Building a sparse convolutional neural network model by following these methods:

1. Add convolution layers
2. Add activation function
3. Add pooling layers
4. Repeat Steps 1,2,3 for adding more hidden layers
5. Finally, add a fully connected softmax layer giving the CNN the ability to classify the samples

In [5]:
# Defining the number of classes in the response variable
number_of_classes = 47

# Adding the first set of convolutional and pooling layers with ReLu activation
model = Sequential()
model.add(Conv2D(32, (3, 3), input_shape=(28,28,1)))
model.add(BatchNormalization(axis=-1))
model.add(Activation('relu'))
model.add(Conv2D(32, (3, 3)))
model.add(BatchNormalization(axis=-1))
model.add(Activation('relu'))
model.add(MaxPooling2D(pool_size=(2,2)))

# Adding the second set of convolutional and pooling layers with ReLu activation
model.add(Conv2D(64,(3, 3)))
model.add(BatchNormalization(axis=-1))
model.add(Activation('relu'))
model.add(Conv2D(64, (3, 3)))
model.add(BatchNormalization(axis=-1))
model.add(Activation('relu'))
model.add(MaxPooling2D(pool_size=(2,2)))
model.add(Flatten())

# Adding fully connected layers with softmax activation and 20% dropout
model.add(Dense(512))
model.add(BatchNormalization())
model.add(Activation('relu'))
model.add(Dropout(0.2))
model.add(Dense(number_of_classes))
model.add(Activation('softmax'))

# Compiling the model with categorical crossentropy loss function to handle multiple classes
model.compile(loss='categorical_crossentropy', optimizer=Adam(), metrics=['accuracy'])

## Fitting the ConvNet

Fit the convolutional neural network model on the training data and evaluate on the test data.

In [6]:
# Setting the batch size and number of epochs
batch_size=256
epochs=10

# Training the model on the train data
model.fit(X_train, Y_train,
          batch_size=batch_size,
          epochs=epochs,
          verbose=1,
          validation_data=(X_test, Y_test))

# Evaluating the model on the test data
score = model.evaluate(X_test, Y_test, verbose=1)
print('Test score:', score[0])
print('Test accuracy:', score[1])                                                      

Train on 112800 samples, validate on 18800 samples
Epoch 1/10
Epoch 2/10
Epoch 3/10
Epoch 4/10
Epoch 5/10
Epoch 6/10
Epoch 7/10
Epoch 8/10
Epoch 9/10
Epoch 10/10
Test score: 0.34364881123634095
Test accuracy: 0.8838829787234043


As we can clearly see, the performance of the convolutional neural network as a lot better than that of the simple neural nets we built in the previous notebook.

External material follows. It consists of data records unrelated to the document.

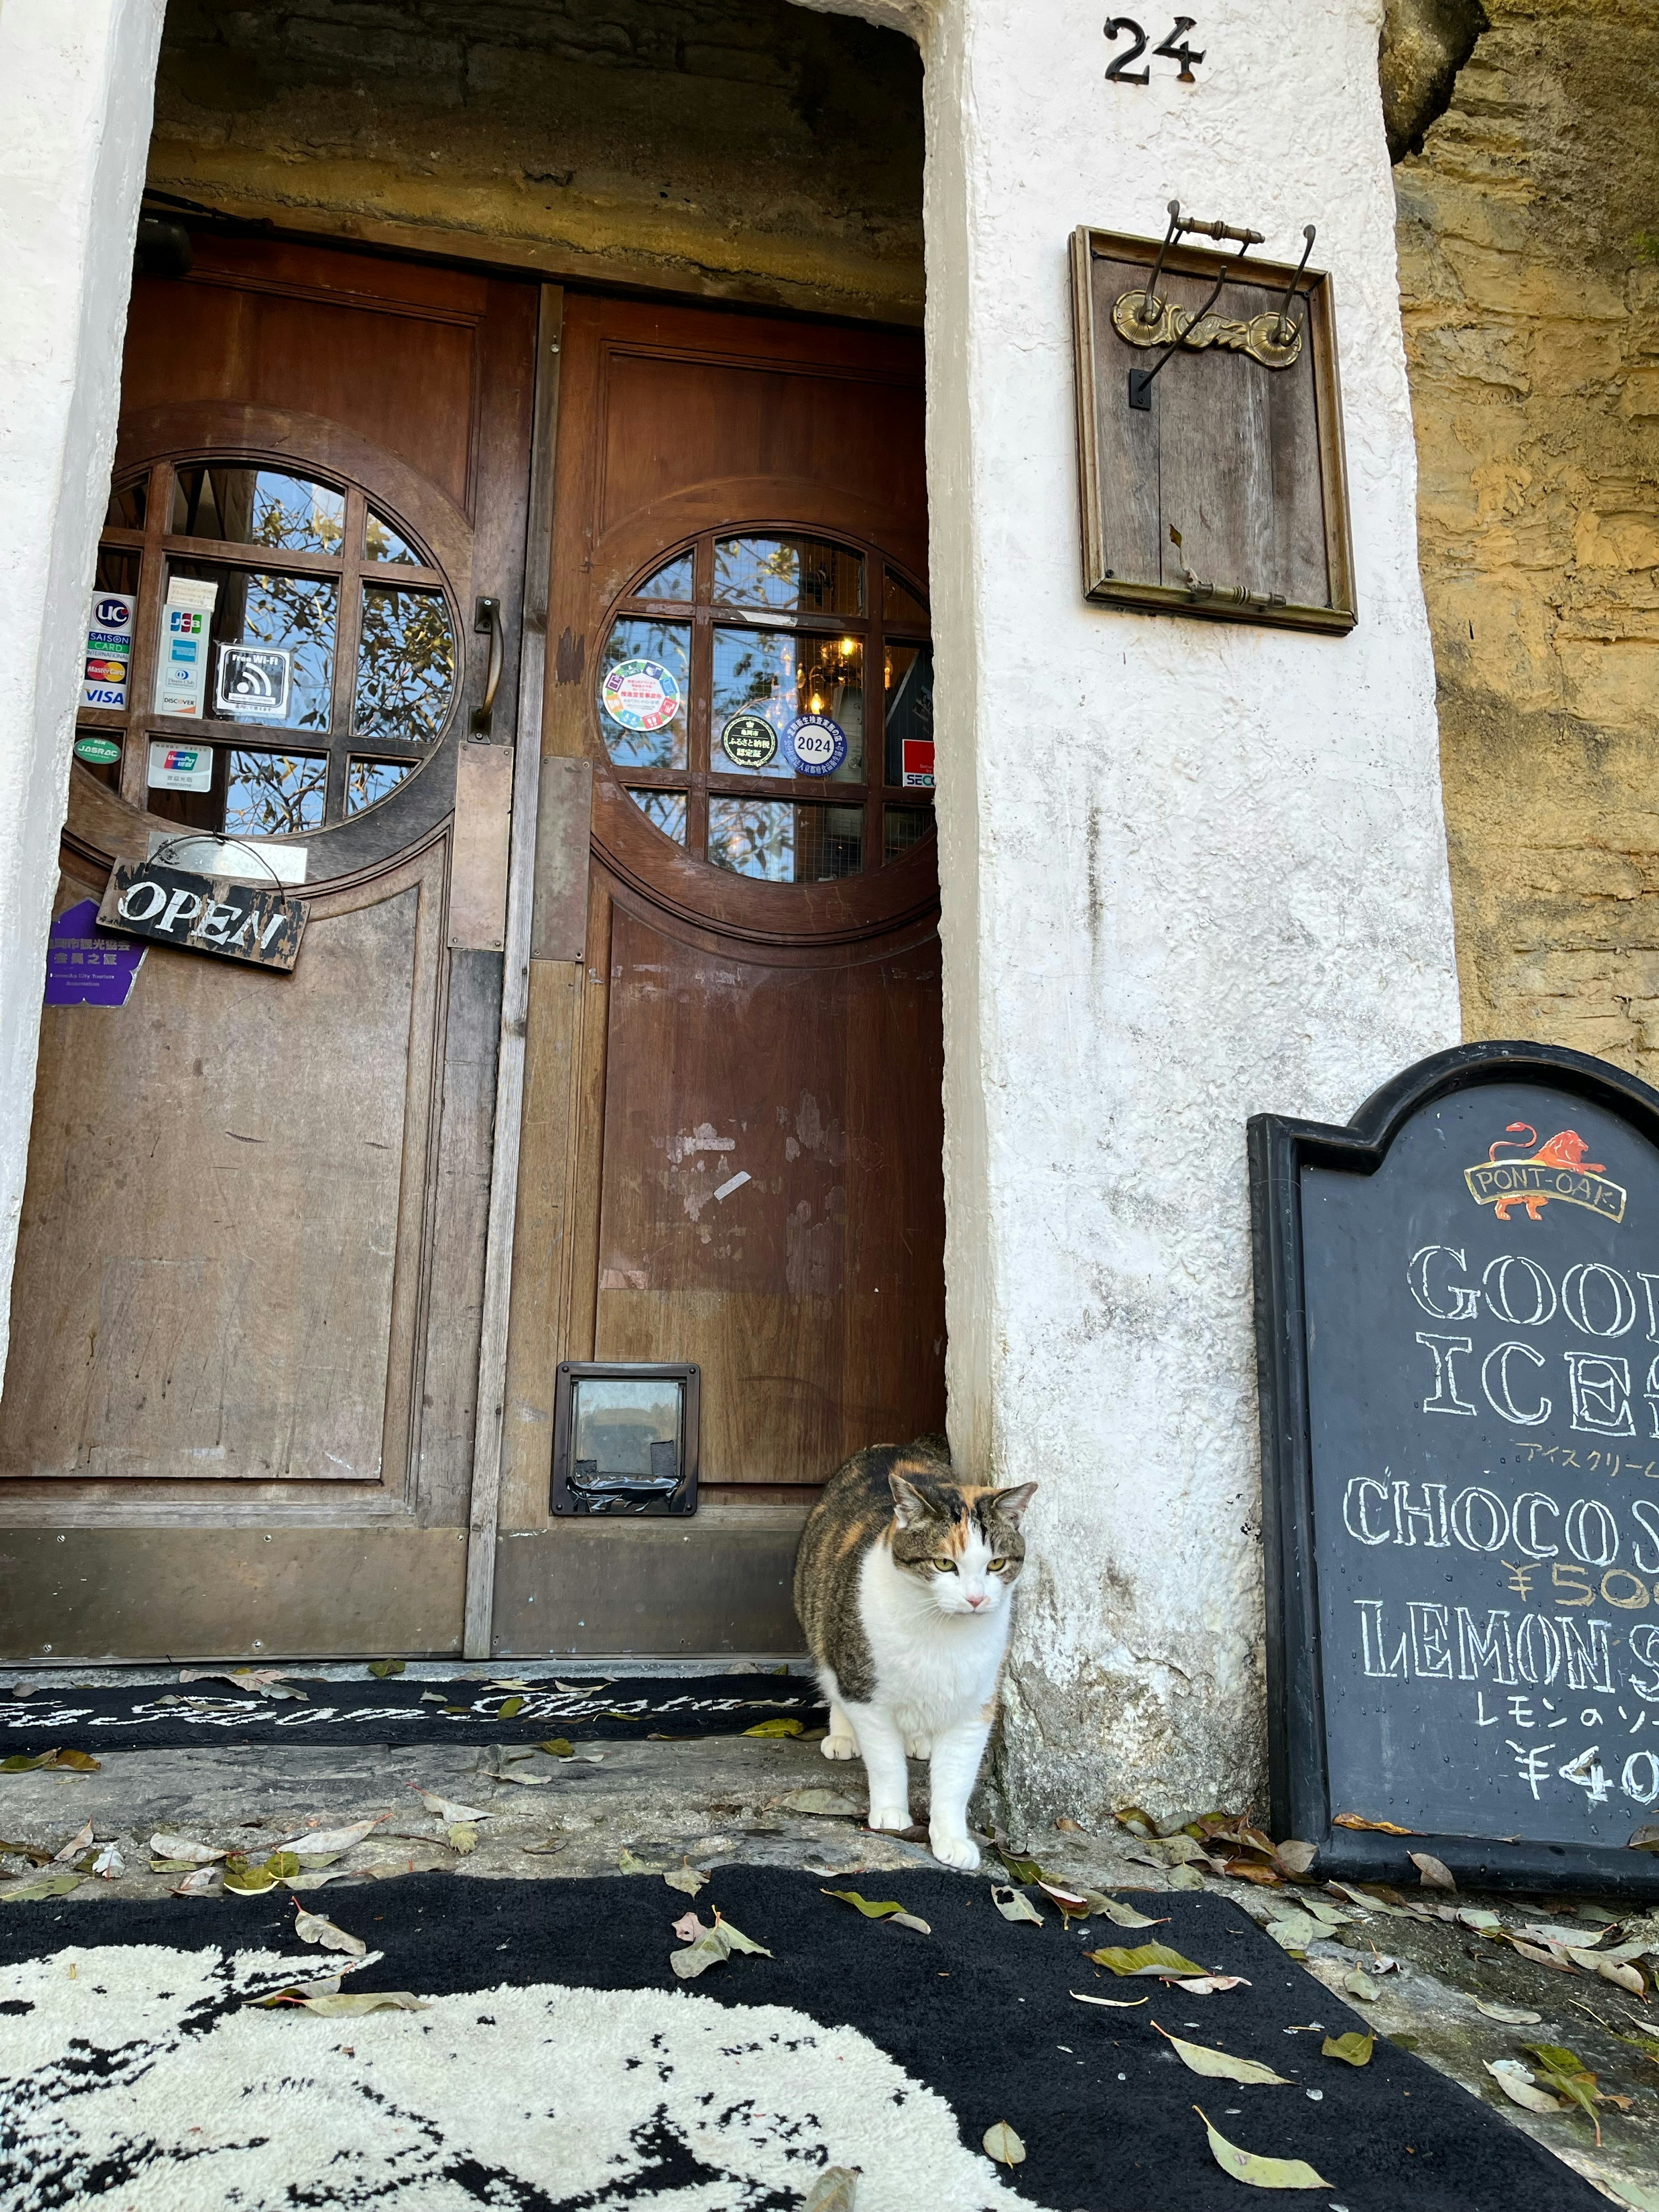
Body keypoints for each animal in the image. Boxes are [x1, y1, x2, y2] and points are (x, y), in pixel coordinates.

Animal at [796, 1433, 1039, 1867]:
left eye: (996, 1565)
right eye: (944, 1564)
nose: (976, 1599)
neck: (942, 1634)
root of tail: (891, 1445)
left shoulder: (976, 1704)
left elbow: (956, 1778)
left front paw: (952, 1839)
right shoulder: (866, 1694)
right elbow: (886, 1761)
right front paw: (891, 1815)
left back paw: (920, 1740)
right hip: (822, 1616)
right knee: (831, 1678)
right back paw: (843, 1737)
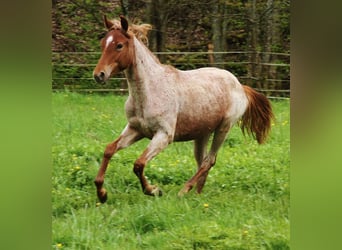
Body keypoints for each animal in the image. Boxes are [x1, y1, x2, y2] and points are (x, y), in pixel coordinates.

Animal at [92, 15, 274, 203]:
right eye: (103, 43)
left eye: (119, 45)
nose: (99, 75)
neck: (149, 92)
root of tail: (240, 86)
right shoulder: (135, 129)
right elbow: (109, 150)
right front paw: (102, 194)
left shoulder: (164, 135)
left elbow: (139, 164)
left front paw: (154, 190)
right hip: (202, 134)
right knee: (202, 161)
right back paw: (197, 194)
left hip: (224, 128)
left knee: (209, 161)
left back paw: (184, 191)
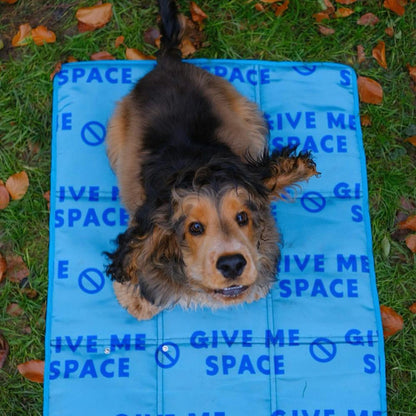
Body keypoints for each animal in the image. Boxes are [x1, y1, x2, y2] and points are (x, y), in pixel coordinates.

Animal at [105, 0, 318, 320]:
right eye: (195, 228)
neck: (196, 167)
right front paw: (138, 299)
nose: (232, 264)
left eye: (242, 217)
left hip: (249, 115)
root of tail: (168, 63)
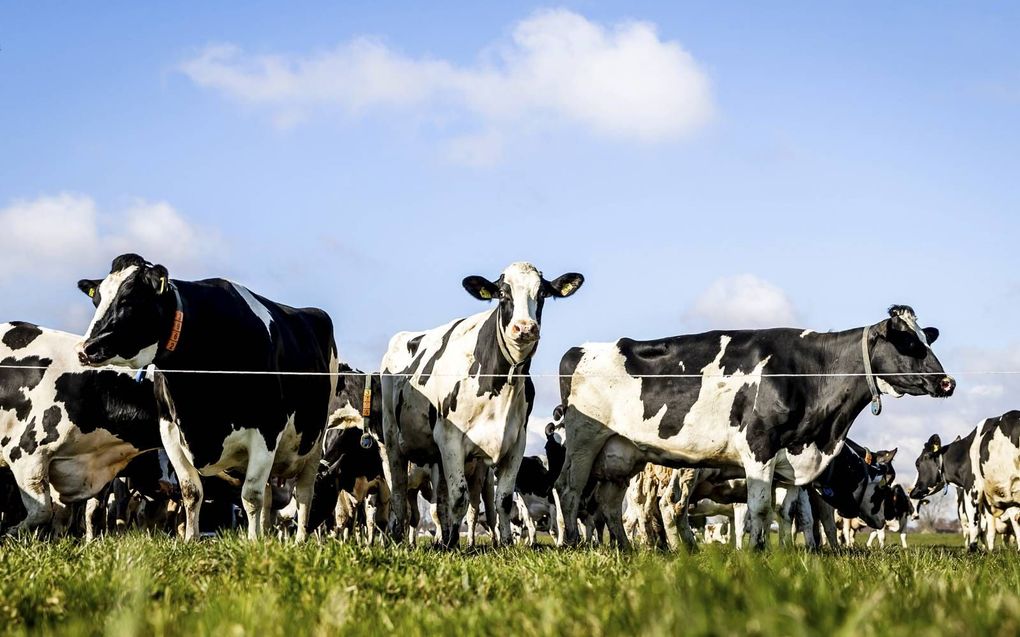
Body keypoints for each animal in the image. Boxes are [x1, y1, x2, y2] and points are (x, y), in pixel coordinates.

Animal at [77, 253, 338, 542]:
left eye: (129, 298)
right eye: (97, 299)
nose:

This is beacuse of the reasons we discussed at the beginning of this notebook. Now, that we are done with the exploratory part of the model building process, we will actually start building more complex convolutional neural network models on the balanced data and also on the byclass data. The code for these models can be found in the directory [develop/src/models](../src/models).

We tried the following different models.

1. Sparse convolutional neural network on balanced data (exactly the one trained above)
2. Dense convolutional neural network on the balanced data which has 64 filters in the first two convolutional layers (instead of 32 here) and 128 filters in the last two convolutional layers (instead of 64 here) and finally 1024 hidden nodes in the last fully connected layer.
3. Sparse convolutional neural network on the byclass data (same as the one described in 1 but for the byclass data).
4. Dense covolutional neural network on the byclass data (same as the one described in 2 but for the byclass data).